Student Prerequisites (compulsory):
- Programming knowledge for at least 5 years in C++
- Basic understanding of template metaprogramming
- “Extra-mile” mentality
Student Prerequisites (desirable):
- HIP/CUDA or general GPU knowledge desirable, but not required
- C++ template metaprogramming
- Interest in C++11/14/17 features
- Interest in low-level performance optimizations
- Ideally student of computer science, mathematics, but not required
- Basic knowledge on benchmarking, numerical methods
- Mild coffee addiction
- Basic knowledge of git, LaTeX, TikZ
Just send an email … training material strongly depends on your personal level of knowledge. We can provide early access to the GPU cluster as well as technical reports from former students on the topic. If you feel unsure if you fulfill the requirements, but do like the project send an email to the mentor and ask for a small programming exercise.
Week – Work package
- Training and introduction to FMMs and hardware
- Benchmarking of kernel variants on the CPU/GPU/accelerator
- Initial port to HIP of one or two kernel variants
- Unifying the octree data structure for the CPU/GPU/accelerator
- Implementing multi-GPU support with HIP
- Optimization and benchmarking, documentation
- Optimization and benchmarking, documentation
- Generating of final performance results. Preparation of plots/figures. Submission of results.

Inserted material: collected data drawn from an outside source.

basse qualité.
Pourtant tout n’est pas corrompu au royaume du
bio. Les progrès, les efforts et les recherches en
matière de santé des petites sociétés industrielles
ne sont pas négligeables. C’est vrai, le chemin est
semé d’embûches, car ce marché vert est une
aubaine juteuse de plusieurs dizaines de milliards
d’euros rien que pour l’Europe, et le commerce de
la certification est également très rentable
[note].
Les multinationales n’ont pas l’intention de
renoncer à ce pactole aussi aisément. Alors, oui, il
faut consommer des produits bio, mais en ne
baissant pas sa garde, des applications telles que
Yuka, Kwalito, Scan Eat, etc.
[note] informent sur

Final Product Description:
The end product will be an extended FMM within HIP to supportCPUs/GPUs/accelerators. The benchmarking results, especially the gain in performance can be easily illustrated in appropriate figures, as is routinely done by PRACE and HPC vendors. Such plots could be used by PRACE.
Adapting the Project: Increasing the Difficulty:
The kernels are used differently in many placesin the code. For example it may or may not be required to use a certain implementation of the an FMM operator. A particularly able student may also port multiple kernels. Depending on the knowledge level, a larger number of access/storage strategies can be ported/extended or performance optimization within the HIP framework can be intensified.
The student will have his own desk in an air-conditioned open-plan office (12 desks in total) or in a separate office (2-3 desks in total). He/she will get access (and computation time) on the required HPC hardware for the project and have his/her own workplace with fully equipped workstation for the time of the program. A range of performance and benchmarking tools are available on site and can be used within the project. No further resources are required. Hint: We do have experts on all advanced topics, e.g. C++11/14/17, CUDA in house. Hence, the student will be supported when battling with ‘bleeding-edge’ technology.